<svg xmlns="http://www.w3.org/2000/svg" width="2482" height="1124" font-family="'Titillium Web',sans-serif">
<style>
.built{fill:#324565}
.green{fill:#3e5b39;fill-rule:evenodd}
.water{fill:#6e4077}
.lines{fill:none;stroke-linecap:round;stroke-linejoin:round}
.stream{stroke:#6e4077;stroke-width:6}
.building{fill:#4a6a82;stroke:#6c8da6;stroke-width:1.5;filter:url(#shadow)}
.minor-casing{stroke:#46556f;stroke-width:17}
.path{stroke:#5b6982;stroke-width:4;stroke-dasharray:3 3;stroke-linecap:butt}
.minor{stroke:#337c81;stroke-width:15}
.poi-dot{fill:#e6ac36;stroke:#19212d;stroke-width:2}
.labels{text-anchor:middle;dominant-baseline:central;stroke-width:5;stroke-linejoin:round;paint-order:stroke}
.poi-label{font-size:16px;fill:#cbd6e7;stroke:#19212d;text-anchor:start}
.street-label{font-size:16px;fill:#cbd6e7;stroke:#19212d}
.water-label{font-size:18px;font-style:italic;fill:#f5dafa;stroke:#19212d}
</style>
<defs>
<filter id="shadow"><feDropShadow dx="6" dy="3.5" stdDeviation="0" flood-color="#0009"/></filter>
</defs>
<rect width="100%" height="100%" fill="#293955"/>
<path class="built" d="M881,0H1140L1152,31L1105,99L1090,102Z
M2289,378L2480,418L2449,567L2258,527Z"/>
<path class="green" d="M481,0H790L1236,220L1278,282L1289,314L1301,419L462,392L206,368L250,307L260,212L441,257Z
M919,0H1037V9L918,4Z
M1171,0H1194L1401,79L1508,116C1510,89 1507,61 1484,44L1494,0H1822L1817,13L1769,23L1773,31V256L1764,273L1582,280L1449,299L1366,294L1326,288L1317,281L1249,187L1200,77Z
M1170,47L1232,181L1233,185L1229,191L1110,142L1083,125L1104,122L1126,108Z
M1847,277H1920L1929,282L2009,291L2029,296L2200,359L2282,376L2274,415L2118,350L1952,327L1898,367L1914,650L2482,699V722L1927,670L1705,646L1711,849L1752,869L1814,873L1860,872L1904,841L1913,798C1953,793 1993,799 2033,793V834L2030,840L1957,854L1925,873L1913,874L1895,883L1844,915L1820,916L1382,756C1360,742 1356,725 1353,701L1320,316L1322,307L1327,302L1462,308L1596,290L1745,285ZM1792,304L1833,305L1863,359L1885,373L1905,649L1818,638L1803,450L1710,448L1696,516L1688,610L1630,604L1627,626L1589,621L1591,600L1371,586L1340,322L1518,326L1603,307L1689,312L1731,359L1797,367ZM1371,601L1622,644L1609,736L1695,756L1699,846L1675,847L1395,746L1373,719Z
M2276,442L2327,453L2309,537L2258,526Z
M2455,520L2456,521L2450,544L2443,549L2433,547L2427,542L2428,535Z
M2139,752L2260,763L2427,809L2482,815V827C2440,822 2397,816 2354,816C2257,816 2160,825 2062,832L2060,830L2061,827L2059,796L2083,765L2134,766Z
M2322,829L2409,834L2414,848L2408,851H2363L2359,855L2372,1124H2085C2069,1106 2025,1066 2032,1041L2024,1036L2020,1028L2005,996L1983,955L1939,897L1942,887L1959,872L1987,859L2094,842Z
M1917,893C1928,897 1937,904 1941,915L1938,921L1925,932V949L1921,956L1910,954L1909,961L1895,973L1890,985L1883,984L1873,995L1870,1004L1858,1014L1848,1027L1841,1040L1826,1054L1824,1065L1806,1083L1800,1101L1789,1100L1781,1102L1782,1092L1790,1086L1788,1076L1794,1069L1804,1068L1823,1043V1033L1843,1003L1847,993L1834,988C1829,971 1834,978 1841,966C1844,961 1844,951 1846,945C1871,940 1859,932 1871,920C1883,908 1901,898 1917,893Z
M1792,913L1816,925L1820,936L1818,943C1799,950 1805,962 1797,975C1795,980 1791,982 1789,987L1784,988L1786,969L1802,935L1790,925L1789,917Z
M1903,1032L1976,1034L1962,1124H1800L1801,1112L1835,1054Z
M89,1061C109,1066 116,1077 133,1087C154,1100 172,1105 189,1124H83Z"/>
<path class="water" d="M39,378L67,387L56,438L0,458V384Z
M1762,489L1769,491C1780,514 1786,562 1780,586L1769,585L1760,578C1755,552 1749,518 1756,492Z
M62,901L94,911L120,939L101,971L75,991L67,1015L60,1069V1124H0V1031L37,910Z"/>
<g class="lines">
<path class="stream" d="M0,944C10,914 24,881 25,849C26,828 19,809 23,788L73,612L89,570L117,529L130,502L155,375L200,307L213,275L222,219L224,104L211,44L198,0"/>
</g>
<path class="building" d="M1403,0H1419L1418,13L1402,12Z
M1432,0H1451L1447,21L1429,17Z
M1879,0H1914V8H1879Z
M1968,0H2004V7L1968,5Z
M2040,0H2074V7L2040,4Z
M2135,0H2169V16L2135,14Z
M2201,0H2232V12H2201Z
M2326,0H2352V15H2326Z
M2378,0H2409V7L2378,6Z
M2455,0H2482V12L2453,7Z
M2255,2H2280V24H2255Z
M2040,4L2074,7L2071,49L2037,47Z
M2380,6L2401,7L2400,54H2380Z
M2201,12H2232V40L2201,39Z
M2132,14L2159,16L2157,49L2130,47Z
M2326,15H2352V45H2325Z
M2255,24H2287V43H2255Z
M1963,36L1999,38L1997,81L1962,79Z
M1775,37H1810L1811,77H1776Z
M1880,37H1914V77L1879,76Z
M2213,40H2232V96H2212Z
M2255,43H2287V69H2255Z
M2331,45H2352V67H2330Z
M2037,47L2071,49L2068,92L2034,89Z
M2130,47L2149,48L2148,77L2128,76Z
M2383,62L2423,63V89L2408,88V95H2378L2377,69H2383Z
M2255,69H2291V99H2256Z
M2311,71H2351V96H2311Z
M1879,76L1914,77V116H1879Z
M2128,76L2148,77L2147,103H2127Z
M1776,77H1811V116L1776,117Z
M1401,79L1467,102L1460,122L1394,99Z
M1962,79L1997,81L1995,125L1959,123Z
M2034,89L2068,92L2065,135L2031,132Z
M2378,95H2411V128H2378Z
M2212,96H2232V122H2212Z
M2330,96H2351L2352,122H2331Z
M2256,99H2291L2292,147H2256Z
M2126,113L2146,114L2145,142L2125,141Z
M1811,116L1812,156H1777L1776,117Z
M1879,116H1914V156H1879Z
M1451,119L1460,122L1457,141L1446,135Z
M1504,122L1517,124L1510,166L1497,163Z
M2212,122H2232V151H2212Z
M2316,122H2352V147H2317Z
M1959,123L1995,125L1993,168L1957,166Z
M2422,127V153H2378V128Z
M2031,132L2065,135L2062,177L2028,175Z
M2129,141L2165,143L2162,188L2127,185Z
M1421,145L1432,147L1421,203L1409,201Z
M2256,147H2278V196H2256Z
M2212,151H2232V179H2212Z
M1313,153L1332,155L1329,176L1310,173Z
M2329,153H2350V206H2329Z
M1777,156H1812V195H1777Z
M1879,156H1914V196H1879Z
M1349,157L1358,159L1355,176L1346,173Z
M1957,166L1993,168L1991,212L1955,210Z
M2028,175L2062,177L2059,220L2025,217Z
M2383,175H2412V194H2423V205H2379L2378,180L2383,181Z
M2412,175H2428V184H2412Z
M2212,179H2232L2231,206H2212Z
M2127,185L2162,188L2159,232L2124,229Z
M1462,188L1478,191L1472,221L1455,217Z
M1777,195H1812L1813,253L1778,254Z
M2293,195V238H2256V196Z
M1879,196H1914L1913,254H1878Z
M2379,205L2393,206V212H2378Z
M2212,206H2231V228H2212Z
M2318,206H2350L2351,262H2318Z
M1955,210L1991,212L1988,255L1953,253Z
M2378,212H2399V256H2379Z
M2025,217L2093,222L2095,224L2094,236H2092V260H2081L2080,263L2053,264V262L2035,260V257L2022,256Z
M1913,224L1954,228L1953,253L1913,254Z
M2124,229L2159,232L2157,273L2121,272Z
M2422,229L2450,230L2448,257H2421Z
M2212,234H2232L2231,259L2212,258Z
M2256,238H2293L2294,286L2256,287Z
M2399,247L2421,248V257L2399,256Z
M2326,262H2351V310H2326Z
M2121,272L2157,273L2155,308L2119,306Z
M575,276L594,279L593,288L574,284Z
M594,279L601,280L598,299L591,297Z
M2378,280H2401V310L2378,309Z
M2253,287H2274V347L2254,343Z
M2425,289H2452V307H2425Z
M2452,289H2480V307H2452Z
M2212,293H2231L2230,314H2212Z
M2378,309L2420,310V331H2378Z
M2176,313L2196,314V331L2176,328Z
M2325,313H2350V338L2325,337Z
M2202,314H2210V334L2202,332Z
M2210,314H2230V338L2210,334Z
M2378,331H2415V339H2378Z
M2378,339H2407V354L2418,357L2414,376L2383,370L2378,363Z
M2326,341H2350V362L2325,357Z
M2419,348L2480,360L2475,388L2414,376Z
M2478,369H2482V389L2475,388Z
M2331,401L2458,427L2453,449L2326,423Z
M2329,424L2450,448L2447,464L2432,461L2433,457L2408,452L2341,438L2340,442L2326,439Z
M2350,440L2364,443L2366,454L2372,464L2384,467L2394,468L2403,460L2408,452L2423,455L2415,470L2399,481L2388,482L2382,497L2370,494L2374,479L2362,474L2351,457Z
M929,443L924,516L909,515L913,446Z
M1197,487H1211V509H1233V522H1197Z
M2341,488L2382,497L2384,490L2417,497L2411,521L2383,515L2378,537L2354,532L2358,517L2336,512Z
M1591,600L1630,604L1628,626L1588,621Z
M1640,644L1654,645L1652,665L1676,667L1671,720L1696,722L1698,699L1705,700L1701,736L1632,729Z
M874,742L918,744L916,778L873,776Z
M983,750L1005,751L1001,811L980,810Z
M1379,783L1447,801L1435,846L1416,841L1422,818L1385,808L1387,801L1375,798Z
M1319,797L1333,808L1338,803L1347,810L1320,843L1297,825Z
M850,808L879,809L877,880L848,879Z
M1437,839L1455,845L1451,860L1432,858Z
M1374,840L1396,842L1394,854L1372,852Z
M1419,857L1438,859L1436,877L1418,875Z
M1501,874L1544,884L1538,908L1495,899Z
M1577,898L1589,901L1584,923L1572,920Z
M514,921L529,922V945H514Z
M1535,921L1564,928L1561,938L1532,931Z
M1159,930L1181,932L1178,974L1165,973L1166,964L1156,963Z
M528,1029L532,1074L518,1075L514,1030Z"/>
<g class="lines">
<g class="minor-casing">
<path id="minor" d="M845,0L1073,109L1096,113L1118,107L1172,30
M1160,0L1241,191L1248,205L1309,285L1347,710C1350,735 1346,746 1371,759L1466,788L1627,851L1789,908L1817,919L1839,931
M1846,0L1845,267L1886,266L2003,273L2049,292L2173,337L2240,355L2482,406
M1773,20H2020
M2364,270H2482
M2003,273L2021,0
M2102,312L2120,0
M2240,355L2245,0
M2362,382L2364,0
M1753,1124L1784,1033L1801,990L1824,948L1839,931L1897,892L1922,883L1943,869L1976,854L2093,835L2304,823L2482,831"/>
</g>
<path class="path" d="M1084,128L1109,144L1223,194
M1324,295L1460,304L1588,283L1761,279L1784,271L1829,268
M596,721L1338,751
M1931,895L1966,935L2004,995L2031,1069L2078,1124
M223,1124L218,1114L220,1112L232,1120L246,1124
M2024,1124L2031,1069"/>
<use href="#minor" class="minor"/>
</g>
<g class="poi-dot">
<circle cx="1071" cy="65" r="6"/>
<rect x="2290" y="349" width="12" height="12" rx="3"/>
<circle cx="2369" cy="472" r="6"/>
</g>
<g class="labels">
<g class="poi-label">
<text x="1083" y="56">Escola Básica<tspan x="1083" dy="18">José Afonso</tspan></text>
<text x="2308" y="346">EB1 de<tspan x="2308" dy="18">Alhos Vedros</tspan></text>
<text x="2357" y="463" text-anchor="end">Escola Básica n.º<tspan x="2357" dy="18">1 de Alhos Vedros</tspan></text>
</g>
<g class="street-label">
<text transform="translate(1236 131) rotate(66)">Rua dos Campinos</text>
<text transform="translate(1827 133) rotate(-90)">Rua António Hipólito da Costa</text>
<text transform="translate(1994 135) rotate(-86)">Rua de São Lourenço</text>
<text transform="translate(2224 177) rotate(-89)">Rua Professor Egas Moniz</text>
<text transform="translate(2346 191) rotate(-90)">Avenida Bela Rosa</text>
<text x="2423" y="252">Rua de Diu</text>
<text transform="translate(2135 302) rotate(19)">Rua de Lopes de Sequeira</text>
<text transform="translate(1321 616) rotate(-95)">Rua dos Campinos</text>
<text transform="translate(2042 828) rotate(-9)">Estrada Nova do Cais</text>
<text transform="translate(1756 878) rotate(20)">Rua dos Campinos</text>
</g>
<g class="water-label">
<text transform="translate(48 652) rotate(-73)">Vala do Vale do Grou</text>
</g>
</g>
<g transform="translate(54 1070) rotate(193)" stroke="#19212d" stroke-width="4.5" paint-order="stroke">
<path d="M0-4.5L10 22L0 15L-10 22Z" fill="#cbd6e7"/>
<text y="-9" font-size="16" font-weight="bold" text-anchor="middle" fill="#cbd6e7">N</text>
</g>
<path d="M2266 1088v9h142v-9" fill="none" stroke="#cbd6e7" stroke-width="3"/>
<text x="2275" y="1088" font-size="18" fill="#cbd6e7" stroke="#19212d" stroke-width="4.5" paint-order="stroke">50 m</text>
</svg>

Exercise brief :: From the listing above, pick out each line where the word "filter" appears.

Result of this exercise ::
.building{fill:#4a6a82;stroke:#6c8da6;stroke-width:1.5;filter:url(#shadow)}
<filter id="shadow"><feDropShadow dx="6" dy="3.5" stdDeviation="0" flood-color="#0009"/></filter>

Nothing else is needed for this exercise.